We are currently part of a multi-center double-blinded controlled drug trial that is studying the effects a new drug has on treating diffuse pain associated with Mast Cell Activation Syndrome.
What is Mast Cell Activation Syndrome?
Mast Cell Activation Syndrome, or MCAS, is a condition in which a patient suffers from various allergic reactions, and the cells that are released in the body during these episodes are called mast cells. The mediators within the mast cells are released in higher than normal amounts, and happen without any clear reasoning.
Patients with MCAS often have diffuse pain as well as other systemic conditions (hives, dermatographia (skin turns pink when lightly scratched), diarrhea, fast heart rate, shortness of breath, nausea, etc.). By blocking mast cells, diffuse pain can be relieved.
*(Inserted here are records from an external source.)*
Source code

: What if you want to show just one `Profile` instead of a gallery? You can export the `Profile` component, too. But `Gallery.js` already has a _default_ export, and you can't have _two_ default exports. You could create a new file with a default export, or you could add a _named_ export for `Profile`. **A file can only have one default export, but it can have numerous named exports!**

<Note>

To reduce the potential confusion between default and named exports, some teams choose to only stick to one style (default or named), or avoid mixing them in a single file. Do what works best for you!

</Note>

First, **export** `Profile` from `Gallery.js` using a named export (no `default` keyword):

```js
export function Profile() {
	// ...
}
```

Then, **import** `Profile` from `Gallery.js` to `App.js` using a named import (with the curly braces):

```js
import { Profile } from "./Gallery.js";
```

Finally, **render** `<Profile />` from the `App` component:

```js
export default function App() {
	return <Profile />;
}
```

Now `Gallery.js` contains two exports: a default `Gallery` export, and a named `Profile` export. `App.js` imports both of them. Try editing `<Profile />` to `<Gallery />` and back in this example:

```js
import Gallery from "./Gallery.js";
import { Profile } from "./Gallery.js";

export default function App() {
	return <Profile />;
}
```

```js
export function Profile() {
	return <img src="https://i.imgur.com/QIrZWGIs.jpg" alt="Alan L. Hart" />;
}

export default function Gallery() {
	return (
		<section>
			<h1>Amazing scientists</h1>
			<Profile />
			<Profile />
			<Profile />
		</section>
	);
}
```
Each person participating in this study will be asked to be a part of a drug trial, in which you will be taking medication for two months, with consistent follow-up (in person and over the phone, along with filling in questionnaires online). This is a randomized, placebo-controlled study, meaning that you will either be given study drug or placebo. A placebo looks like the study drug but does not have any active or medical ingredients.
Participants will be compensated up to $50 for transportation and meals every time they come to our office.
The study takes approximately 3 months to complete and participants must be able to come to our office for frequent visits (5 visits in total), be between the ages of 18 and 75, and be in general good health. Female participants may not be pregnant or breastfeeding at the time of study.